Though he was re-elected later that year, running unopposed, Stennett was unable to travel to Boise during the 2009 or 2010 legislative sessions due to the effects of his treatment. The new round of chemotherapy and radiation treatments left him too exhausted.
Former Sun Valley Mayor Jon Thorson filled in for him during the 2009 session. When Stennett was unable to return to the Legislature in 2010, Stennett's wife, Michelle, stepped in as his temporary replacement. She is currently running to retain the seat.
"We've both been of the opinion of giving back," Michelle said of her and Stennett's dedication to public service in an August interview. "You participate. You're not just a stakeholder."
Michelle said Stennett gave her advice on how to handle the Legislature before she filled in for him, advice that sheds light on Stennett's political approach.
"You just have to look into your heart, think with your gut and tap into your conscience," she said he told her, advice which is supported by Stennett's focus on voting with his conscience rather than along party lines.
District 25 state Rep. Wendy Jaquet, D-Ketchum, said that if Stennett had not gotten sick, he may have gone even further in the political realm.
"I was always telling him he should run for governor and I would be his Rosemary Woods," Jaquet said.
She said Stennett considered running for governor, and may have launched a campaign in 2016.
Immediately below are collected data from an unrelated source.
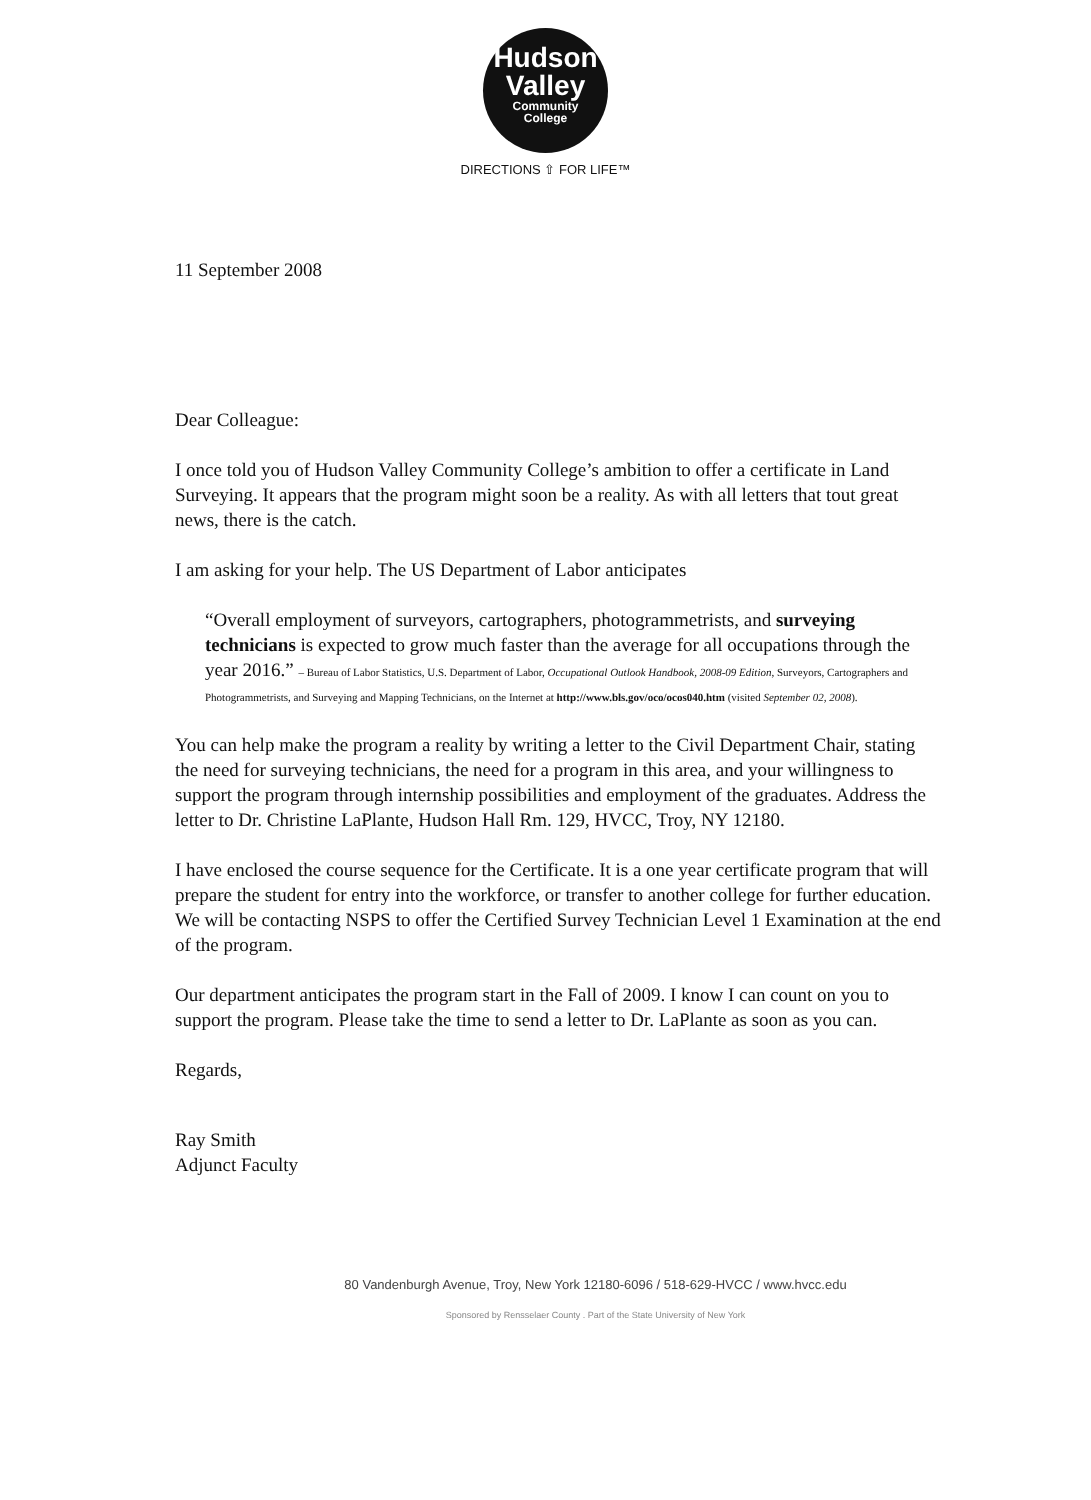Hudson
Valley
Community
College
DIRECTIONS ⇧ FOR LIFE™
11 September 2008
Dear Colleague:
I once told you of Hudson Valley Community College’s ambition to offer a certificate in Land Surveying. It appears that the program might soon be a reality. As with all letters that tout great news, there is the catch.
I am asking for your help. The US Department of Labor anticipates
“Overall employment of surveyors, cartographers, photogrammetrists, and surveying technicians is expected to grow much faster than the average for all occupations through the year 2016.” – Bureau of Labor Statistics, U.S. Department of Labor, Occupational Outlook Handbook, 2008-09 Edition, Surveyors, Cartographers and Photogrammetrists, and Surveying and Mapping Technicians, on the Internet at http://www.bls.gov/oco/ocos040.htm (visited September 02, 2008).
You can help make the program a reality by writing a letter to the Civil Department Chair, stating the need for surveying technicians, the need for a program in this area, and your willingness to support the program through internship possibilities and employment of the graduates. Address the letter to Dr. Christine LaPlante, Hudson Hall Rm. 129, HVCC, Troy, NY 12180.
I have enclosed the course sequence for the Certificate. It is a one year certificate program that will prepare the student for entry into the workforce, or transfer to another college for further education. We will be contacting NSPS to offer the Certified Survey Technician Level 1 Examination at the end of the program.
Our department anticipates the program start in the Fall of 2009. I know I can count on you to support the program. Please take the time to send a letter to Dr. LaPlante as soon as you can.
Regards,
Ray Smith
Adjunct Faculty
80 Vandenburgh Avenue, Troy, New York 12180-6096 / 518-629-HVCC / www.hvcc.edu
Sponsored by Rensselaer County . Part of the State University of New York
The current governor, though he didn't tend to be politically aligned with Stennett, still expressed his respect for the senator.
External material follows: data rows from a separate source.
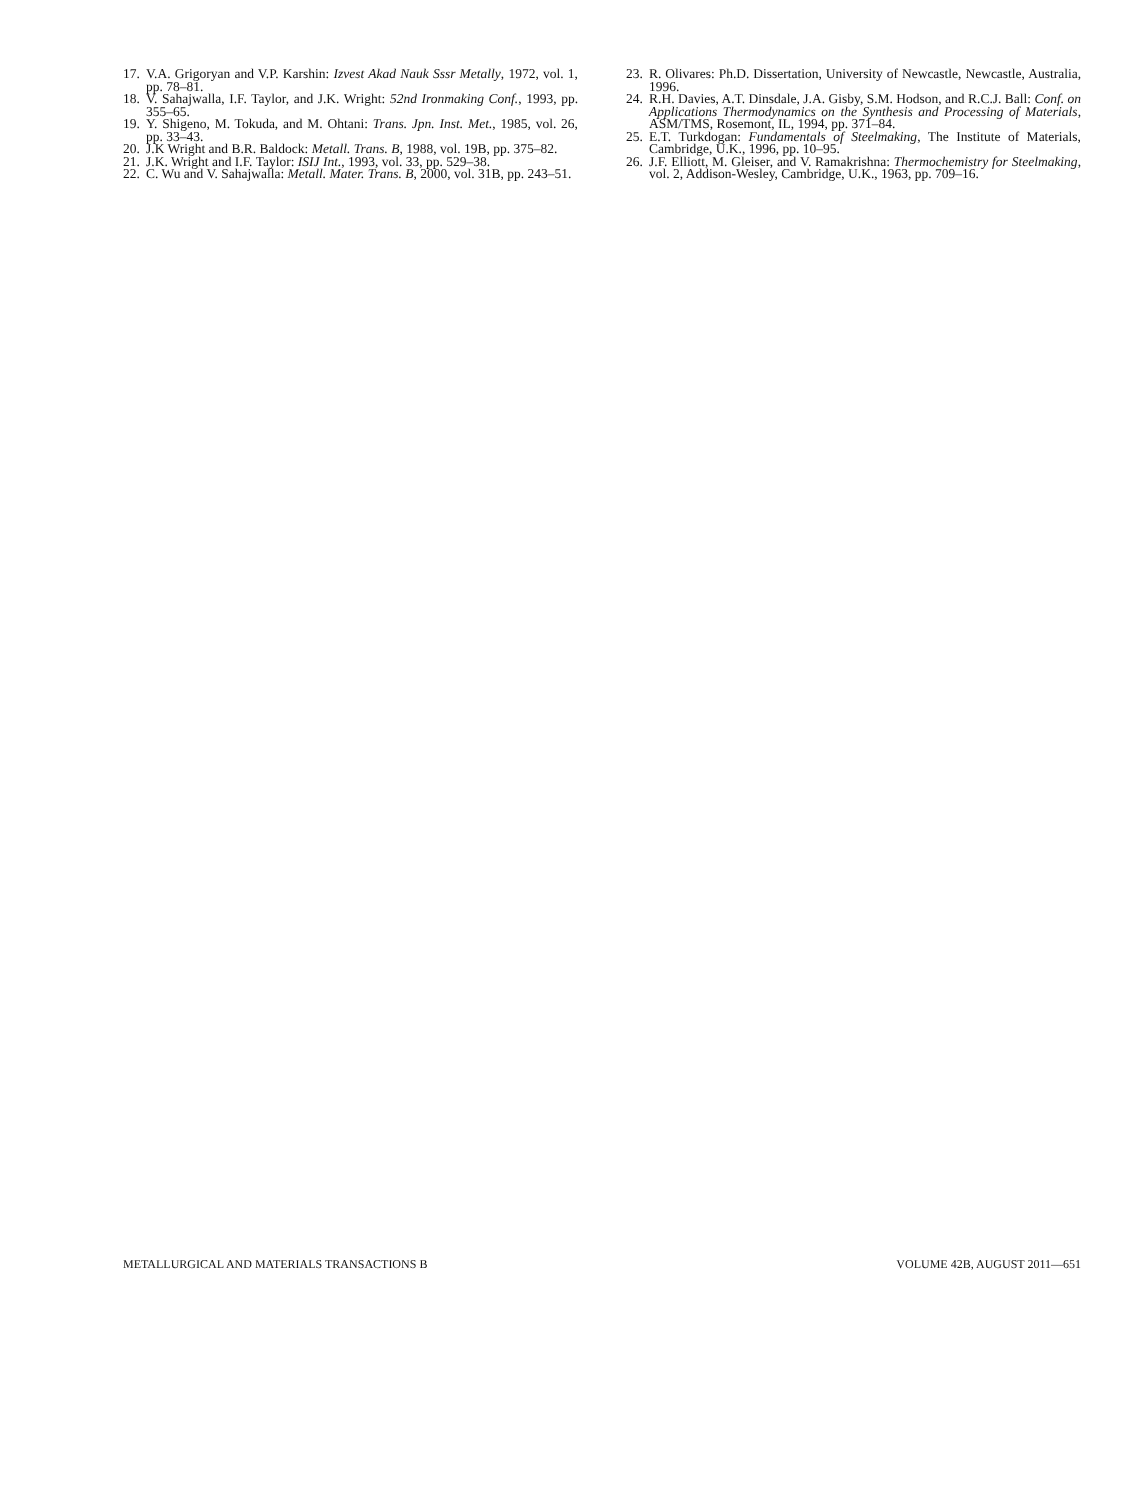17. V.A. Grigoryan and V.P. Karshin: Izvest Akad Nauk Sssr Metally, 1972, vol. 1, pp. 78–81.
18. V. Sahajwalla, I.F. Taylor, and J.K. Wright: 52nd Ironmaking Conf., 1993, pp. 355–65.
19. Y. Shigeno, M. Tokuda, and M. Ohtani: Trans. Jpn. Inst. Met., 1985, vol. 26, pp. 33–43.
20. J.K Wright and B.R. Baldock: Metall. Trans. B, 1988, vol. 19B, pp. 375–82.
21. J.K. Wright and I.F. Taylor: ISIJ Int., 1993, vol. 33, pp. 529–38.
22. C. Wu and V. Sahajwalla: Metall. Mater. Trans. B, 2000, vol. 31B, pp. 243–51.
23. R. Olivares: Ph.D. Dissertation, University of Newcastle, Newcastle, Australia, 1996.
24. R.H. Davies, A.T. Dinsdale, J.A. Gisby, S.M. Hodson, and R.C.J. Ball: Conf. on Applications Thermodynamics on the Synthesis and Processing of Materials, ASM/TMS, Rosemont, IL, 1994, pp. 371–84.
25. E.T. Turkdogan: Fundamentals of Steelmaking, The Institute of Materials, Cambridge, U.K., 1996, pp. 10–95.
26. J.F. Elliott, M. Gleiser, and V. Ramakrishna: Thermochemistry for Steelmaking, vol. 2, Addison-Wesley, Cambridge, U.K., 1963, pp. 709–16.
METALLURGICAL AND MATERIALS TRANSACTIONS B VOLUME 42B, AUGUST 2011—651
"Clint was a model of civility and bipartisan cooperation," Gov. Butch Otter said.
Not just a politician
Before he was a politician, Stennett was a media mogul in the Wood River Valley. Born in Minnesota, Stennett grew up in the Magic Valley and attended Wood River High School. He graduated in 1973 and attended College of Southern Idaho for a year and a half before earning a journalism and advertising degree from Idaho State University.
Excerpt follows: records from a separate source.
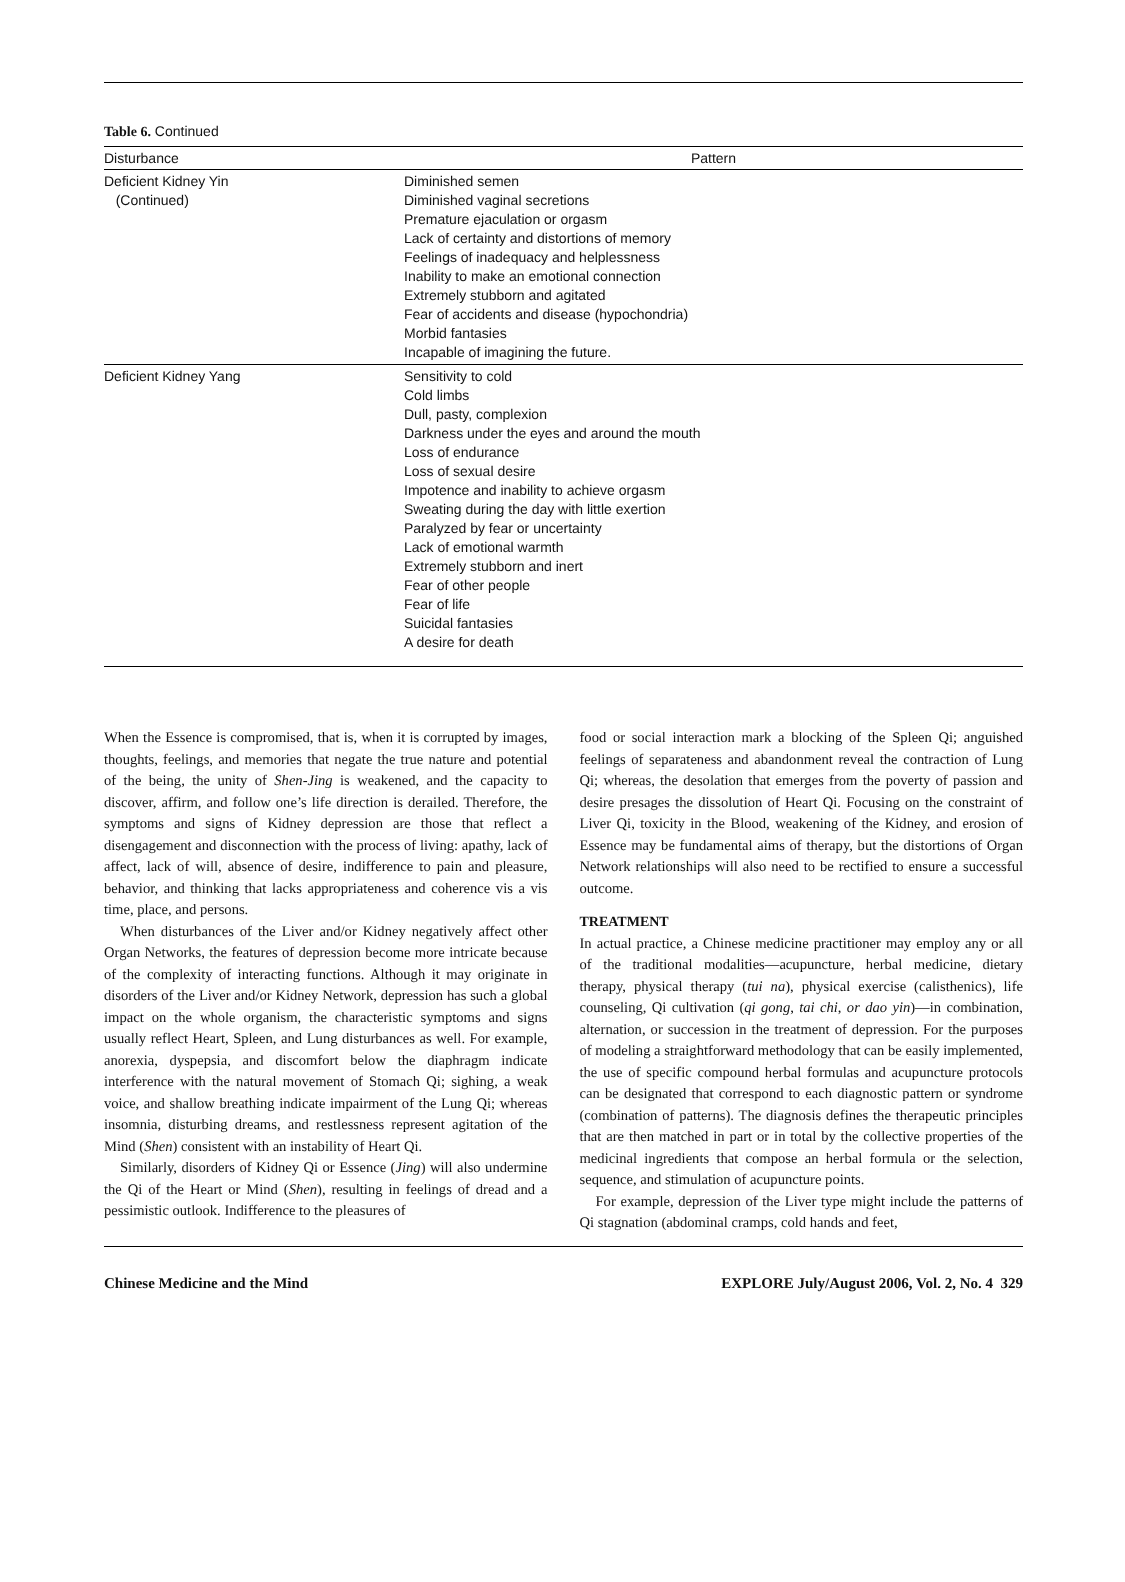Table 6. Continued
| Disturbance | Pattern |
| --- | --- |
| Deficient Kidney Yin (Continued) | Diminished semen Diminished vaginal secretions Premature ejaculation or orgasm Lack of certainty and distortions of memory Feelings of inadequacy and helplessness Inability to make an emotional connection Extremely stubborn and agitated Fear of accidents and disease (hypochondria) Morbid fantasies Incapable of imagining the future. |
| Deficient Kidney Yang | Sensitivity to cold Cold limbs Dull, pasty, complexion Darkness under the eyes and around the mouth Loss of endurance Loss of sexual desire Impotence and inability to achieve orgasm Sweating during the day with little exertion Paralyzed by fear or uncertainty Lack of emotional warmth Extremely stubborn and inert Fear of other people Fear of life Suicidal fantasies A desire for death |
When the Essence is compromised, that is, when it is corrupted by images, thoughts, feelings, and memories that negate the true nature and potential of the being, the unity of Shen-Jing is weakened, and the capacity to discover, affirm, and follow one’s life direction is derailed. Therefore, the symptoms and signs of Kidney depression are those that reflect a disengagement and disconnection with the process of living: apathy, lack of affect, lack of will, absence of desire, indifference to pain and pleasure, behavior, and thinking that lacks appropriateness and coherence vis a vis time, place, and persons.
When disturbances of the Liver and/or Kidney negatively affect other Organ Networks, the features of depression become more intricate because of the complexity of interacting functions. Although it may originate in disorders of the Liver and/or Kidney Network, depression has such a global impact on the whole organism, the characteristic symptoms and signs usually reflect Heart, Spleen, and Lung disturbances as well. For example, anorexia, dyspepsia, and discomfort below the diaphragm indicate interference with the natural movement of Stomach Qi; sighing, a weak voice, and shallow breathing indicate impairment of the Lung Qi; whereas insomnia, disturbing dreams, and restlessness represent agitation of the Mind (Shen) consistent with an instability of Heart Qi.
Similarly, disorders of Kidney Qi or Essence (Jing) will also undermine the Qi of the Heart or Mind (Shen), resulting in feelings of dread and a pessimistic outlook. Indifference to the pleasures of
food or social interaction mark a blocking of the Spleen Qi; anguished feelings of separateness and abandonment reveal the contraction of Lung Qi; whereas, the desolation that emerges from the poverty of passion and desire presages the dissolution of Heart Qi. Focusing on the constraint of Liver Qi, toxicity in the Blood, weakening of the Kidney, and erosion of Essence may be fundamental aims of therapy, but the distortions of Organ Network relationships will also need to be rectified to ensure a successful outcome.
TREATMENT
In actual practice, a Chinese medicine practitioner may employ any or all of the traditional modalities—acupuncture, herbal medicine, dietary therapy, physical therapy (tui na), physical exercise (calisthenics), life counseling, Qi cultivation (qi gong, tai chi, or dao yin)—in combination, alternation, or succession in the treatment of depression. For the purposes of modeling a straightforward methodology that can be easily implemented, the use of specific compound herbal formulas and acupuncture protocols can be designated that correspond to each diagnostic pattern or syndrome (combination of patterns). The diagnosis defines the therapeutic principles that are then matched in part or in total by the collective properties of the medicinal ingredients that compose an herbal formula or the selection, sequence, and stimulation of acupuncture points.
For example, depression of the Liver type might include the patterns of Qi stagnation (abdominal cramps, cold hands and feet,
Chinese Medicine and the Mind EXPLORE July/August 2006, Vol. 2, No. 4 329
He owned and operated media outlets in the valley for most of his business career. At the age of 28, Stennett invested in the Hailey-based Wood River Journal. His share of the investment was $6,000, an amount Stennett said was his entire net worth at the time.
After buying out his partners, he sold the paper in 1987. He purchased the KSVT television station the same year, and also owned and operated radio station KSKI, which he owned for about five years.
Above all, friends and colleagues say, Stennett was truly dedicated to the people and the state of Idaho.
"He just loved everything about Idaho," Jaquet said. "You know how people talk about a Renaissance man? He was a true Idahoan."
Stennett will be buried in a private family service in Twin Falls next Saturday. The governor has ordered flags at all state buildings to be set at half-mast on that day. Kathryn Goldman, campaign manager for Michelle, said a public celebration of Stennett's life will be held in November, as soon as a large enough venue can be found. Details will be printed at a later date.